Exercise input

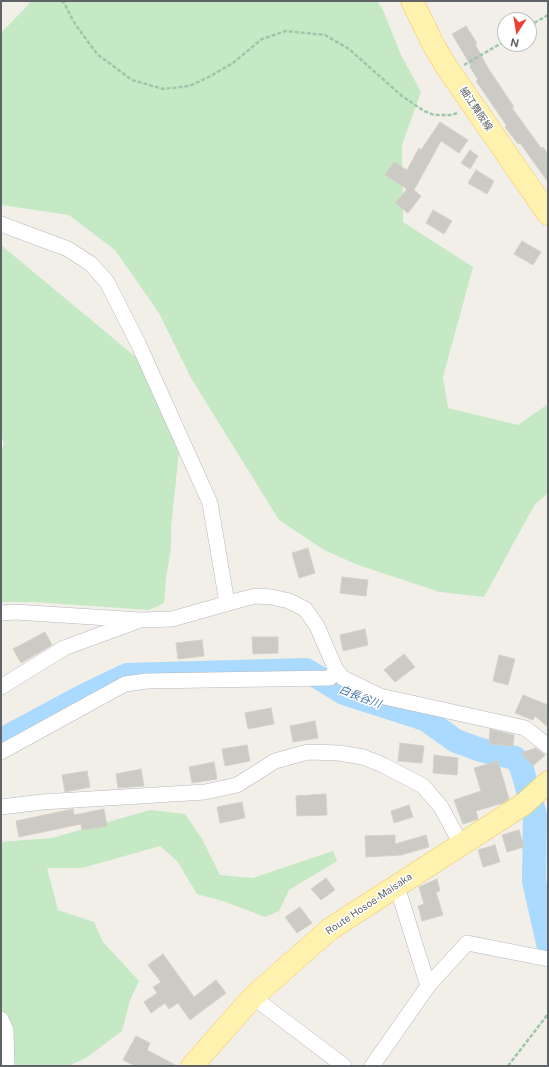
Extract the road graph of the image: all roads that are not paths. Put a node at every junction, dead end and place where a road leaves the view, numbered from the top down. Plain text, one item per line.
1 (412, 1) edge
2 (548, 214) edge
3 (1, 224) edge
4 (227, 603) junction
5 (1, 613) edge
6 (140, 620) junction
7 (336, 670) junction
8 (1, 687) edge
9 (548, 746) edge
10 (1, 752) edge
11 (535, 794) edge
12 (1, 807) edge
13 (462, 846) junction
14 (395, 885) junction
15 (548, 959) edge
16 (428, 986) junction
17 (253, 997) junction
18 (1, 1019) edge
19 (7, 1066) edge
20 (192, 1066) edge
21 (344, 1066) edge
22 (372, 1066) edge

1 - 2 main road, 細江舞阪線
3 - 4 street
4 - 6 street
4 - 7 street
5 - 6 street
6 - 8 street
7 - 9 street
7 - 10 street
11 - 13 main road, Route Hosoe-Maisaka
12 - 13 street
13 - 14 main road, Route Hosoe-Maisaka
14 - 16 street
14 - 17 main road, Route Hosoe-Maisaka
15 - 16 street
16 - 22 street
17 - 20 main road, Route Hosoe-Maisaka
17 - 21 street
18 - 19 street

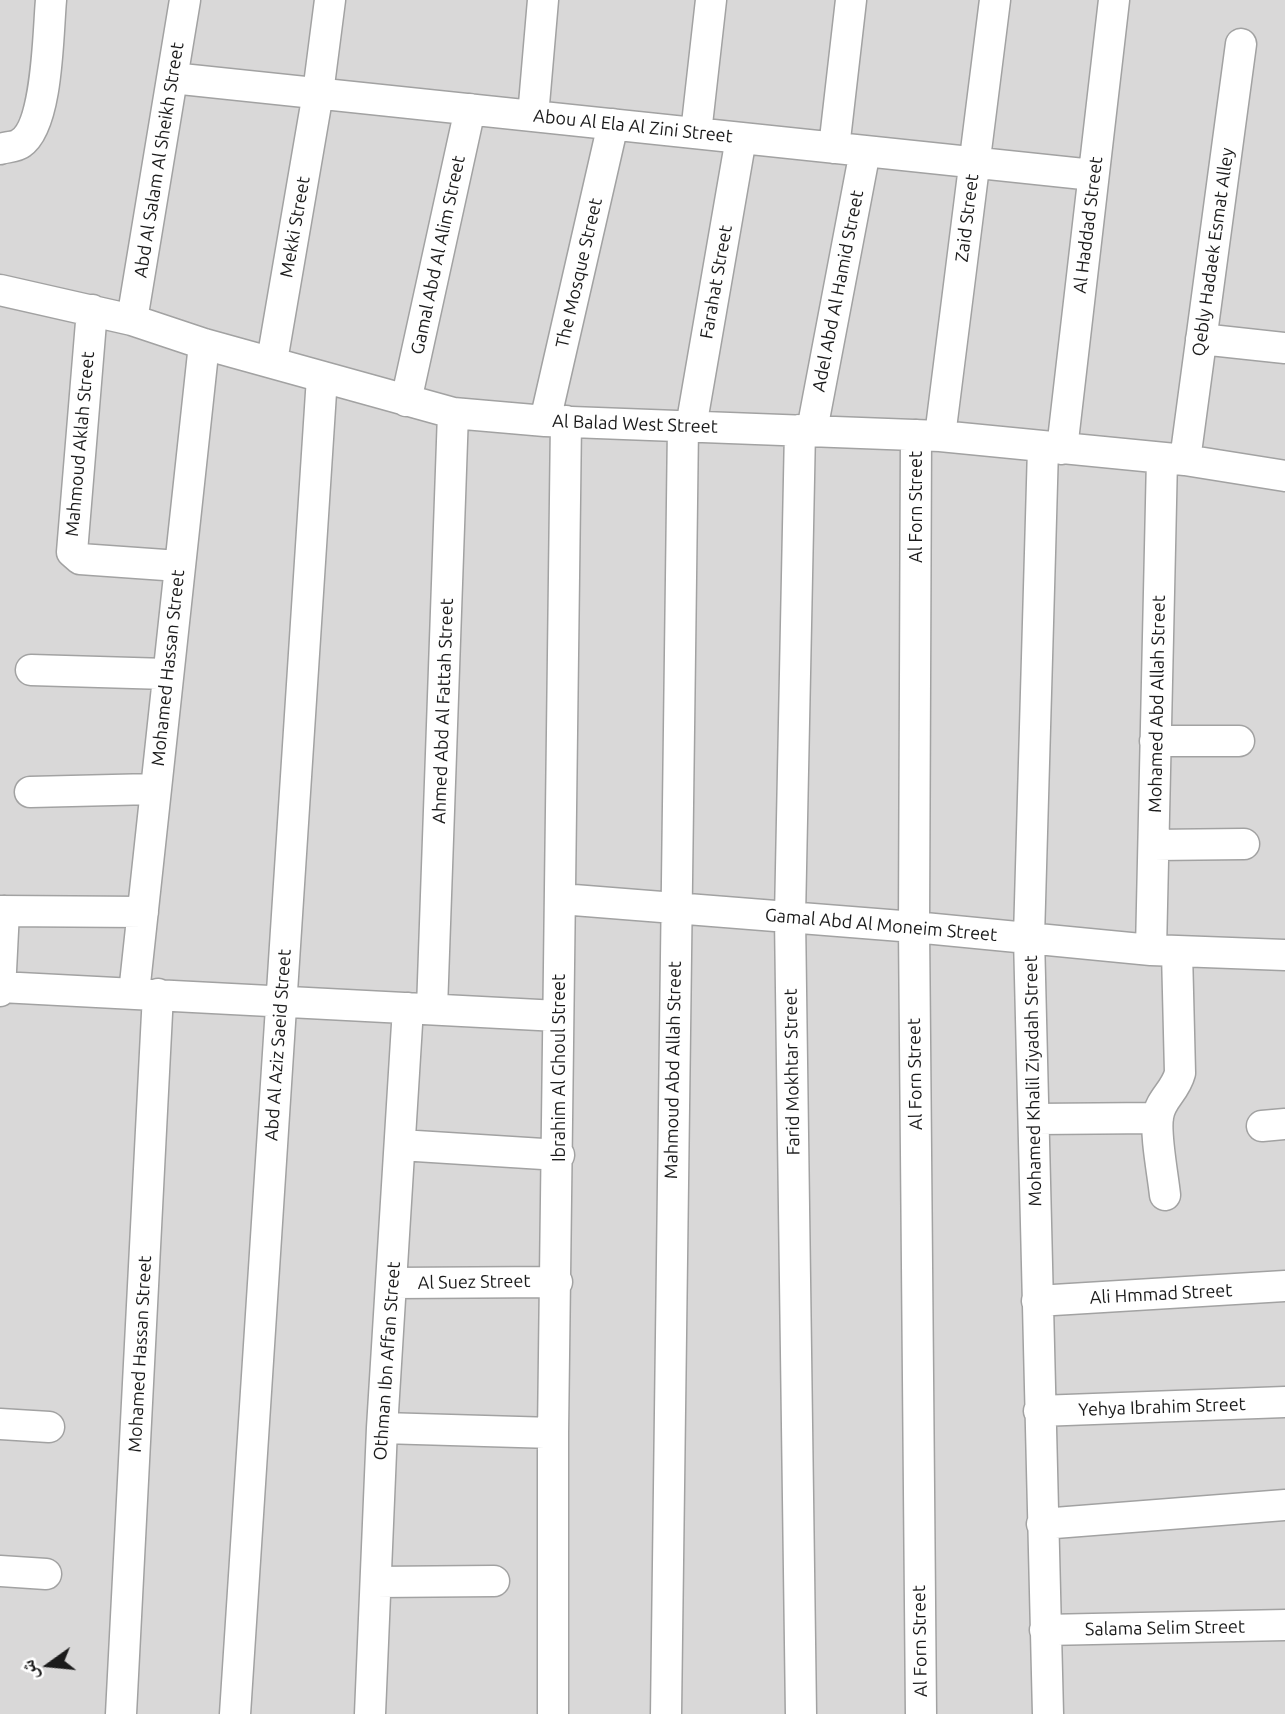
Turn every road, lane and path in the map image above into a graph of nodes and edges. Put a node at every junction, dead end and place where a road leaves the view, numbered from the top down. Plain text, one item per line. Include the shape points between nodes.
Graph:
1 (51, 0) edge
2 (185, 0) edge
3 (330, 0) edge
4 (543, 0) edge
5 (711, 0) edge
6 (851, 0) edge
7 (995, 0) edge
8 (1114, 0) edge
9 (1241, 44) dead end
10 (172, 78) junction
11 (318, 93) junction
12 (470, 109) junction
13 (533, 116) junction
14 (613, 124) junction
15 (696, 133) junction
16 (741, 138) junction
17 (834, 148) junction
18 (0, 149) edge
19 (865, 151) junction
20 (974, 162) junction
21 (1093, 175) junction
22 (0, 290) edge
23 (92, 310) junction
24 (132, 320) junction
25 (1201, 339) junction
26 (204, 344) junction
27 (1285, 348) edge
28 (272, 361) junction
29 (322, 377) junction
30 (406, 401) junction
31 (453, 413) junction
32 (556, 421) junction
33 (687, 427) junction
34 (806, 430) junction
35 (928, 435) junction
36 (1053, 449) junction
37 (1174, 459) junction
38 (1285, 476) edge
39 (179, 566) junction
40 (31, 670) dead end
41 (167, 674) junction
42 (1155, 741) junction
43 (1239, 741) dead end
44 (154, 789) junction
45 (30, 792) dead end
46 (1244, 844) dead end
47 (1154, 845) junction
48 (561, 899) junction
49 (675, 908) junction
50 (2, 911) edge
51 (143, 912) junction
52 (790, 917) junction
53 (914, 927) junction
54 (1029, 937) junction
55 (1164, 951) junction
56 (1285, 956) edge
57 (0, 989) edge
58 (146, 993) junction
59 (281, 1001) junction
60 (420, 1009) junction
61 (558, 1016) junction
62 (1158, 1118) junction
63 (1035, 1119) junction
64 (400, 1145) junction
65 (559, 1155) junction
66 (1164, 1195) dead end
67 (557, 1282) junction
68 (392, 1283) junction
69 (1285, 1286) edge
70 (1037, 1301) junction
71 (1285, 1402) edge
72 (1039, 1411) junction
73 (0, 1424) edge
74 (49, 1427) dead end
75 (382, 1429) junction
76 (553, 1433) junction
77 (1285, 1505) edge
78 (1042, 1524) junction
79 (0, 1571) edge
80 (46, 1574) dead end
81 (494, 1581) dead end
82 (376, 1582) junction
83 (1285, 1625) edge
84 (1045, 1630) junction
85 (121, 1714) edge
86 (235, 1714) edge
87 (370, 1714) edge
88 (542, 1714) edge
89 (553, 1714) edge
90 (666, 1714) edge
91 (801, 1714) edge
92 (921, 1714) edge
93 (1048, 1714) edge

1 - 18 street via 41,107 34,128 21,144
2 - 10 street, Abd Al Salam Al Sheikh Street
3 - 11 street, Mekki Street
4 - 13 street
5 - 15 street
6 - 17 street
7 - 20 street, Zaid Street
8 - 21 street, Al Haddad Street
9 - 25 street, Qebly Hadaek Esmat Alley
10 - 11 street, Abou Al Ela Al Zini Street
10 - 24 street, Abd Al Salam Al Sheikh Street
11 - 12 street, Abou Al Ela Al Zini Street
11 - 28 street, Mekki Street
12 - 13 street, Abou Al Ela Al Zini Street
12 - 30 street, Gamal Abd Al Alim Street
13 - 14 street, Abou Al Ela Al Zini Street
14 - 15 street, Abou Al Ela Al Zini Street
14 - 32 street, The Mosque Street
15 - 16 street, Abou Al Ela Al Zini Street
16 - 17 street, Abou Al Ela Al Zini Street
16 - 33 street, Farahat Street
17 - 19 street, Abou Al Ela Al Zini Street
19 - 20 street, Abou Al Ela Al Zini Street
19 - 34 street, Adel Abd Al Hamid Street
20 - 21 street, Abou Al Ela Al Zini Street
20 - 35 street, Zaid Street
21 - 36 street, Al Haddad Street
22 - 23 street, Al Balad West Street
23 - 24 street, Al Balad West Street
23 - 39 street, Mahmoud Aklah Street via 72,552 80,559
24 - 26 street, Al Balad West Street
25 - 27 street
25 - 37 street, Qebly Hadaek Esmat Alley
26 - 28 street, Al Balad West Street
26 - 39 street, Mohamed Hassan Street
28 - 29 street, Al Balad West Street
29 - 30 street, Al Balad West Street
29 - 59 street, Abd Al Aziz Saeid Street
30 - 31 street, Al Balad West Street
31 - 32 street, Al Balad West Street
31 - 60 street, Ahmed Abd Al Fattah Street
32 - 33 street, Al Balad West Street
32 - 48 street, Ibrahim Al Ghoul Street
33 - 34 street, Al Balad West Street
33 - 49 street, Mahmoud Abd Allah Street
34 - 35 street, Al Balad West Street
34 - 52 street, Farid Mokhtar Street
35 - 36 street, Al Balad West Street
35 - 53 street, Al Forn Street
36 - 37 street, Al Balad West Street
36 - 54 street, Mohamed Khalil Ziyadah Street
37 - 38 street, Al Balad West Street
37 - 42 street, Mohamed Abd Allah Street
39 - 41 street, Mohamed Hassan Street
40 - 41 street
41 - 44 street, Mohamed Hassan Street
42 - 43 street
42 - 47 street, Mohamed Abd Allah Street
44 - 45 street
44 - 51 street, Mohamed Hassan Street
46 - 47 street
47 - 55 street, Mohamed Abd Allah Street
48 - 49 street, Gamal Abd Al Moneim Street
48 - 61 street, Ibrahim Al Ghoul Street
49 - 52 street, Gamal Abd Al Moneim Street
49 - 90 street, Mahmoud Abd Allah Street
50 - 51 street
50 - 57 street
51 - 58 street, Mohamed Hassan Street
52 - 53 street, Gamal Abd Al Moneim Street
52 - 91 street, Farid Mokhtar Street
53 - 54 street, Gamal Abd Al Moneim Street
53 - 92 street, Al Forn Street
54 - 55 street, Gamal Abd Al Moneim Street
54 - 63 street, Mohamed Khalil Ziyadah Street
55 - 56 street, Gamal Abd Al Moneim Street
55 - 62 street, Mohamed Abd Allah Street via 1180,1073
57 - 58 street
58 - 59 street
58 - 85 street, Mohamed Hassan Street
59 - 60 street
59 - 86 street, Abd Al Aziz Saeid Street
60 - 61 street
60 - 64 street, Othman Ibn Affan Street
61 - 65 street, Ibrahim Al Ghoul Street
62 - 63 street
62 - 66 street
63 - 70 street, Mohamed Khalil Ziyadah Street
64 - 65 street
64 - 68 street, Othman Ibn Affan Street
65 - 67 street, Ibrahim Al Ghoul Street
67 - 68 street, Al Suez Street
67 - 76 street, Ibrahim Al Ghoul Street
68 - 75 street, Othman Ibn Affan Street
69 - 70 street, Ali Hmmad Street
70 - 72 street, Mohamed Khalil Ziyadah Street
71 - 72 street, Yehya Ibrahim Street
72 - 78 street, Mohamed Khalil Ziyadah Street
73 - 74 street
75 - 76 street
75 - 82 street, Othman Ibn Affan Street
76 - 89 street, Ibrahim Al Ghoul Street
77 - 78 street
78 - 84 street, Mohamed Khalil Ziyadah Street
79 - 80 street
81 - 82 street
82 - 87 street, Othman Ibn Affan Street
83 - 84 street, Salama Selim Street
84 - 93 street, Mohamed Khalil Ziyadah Street
88 - 89 street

Exercise description
Identify the lines in the entries above that contain "Allah", then copy them out.

Written answer
33 - 49 street, Mahmoud Abd Allah Street
37 - 42 street, Mohamed Abd Allah Street
42 - 47 street, Mohamed Abd Allah Street
47 - 55 street, Mohamed Abd Allah Street
49 - 90 street, Mahmoud Abd Allah Street
55 - 62 street, Mohamed Abd Allah Street via 1180,1073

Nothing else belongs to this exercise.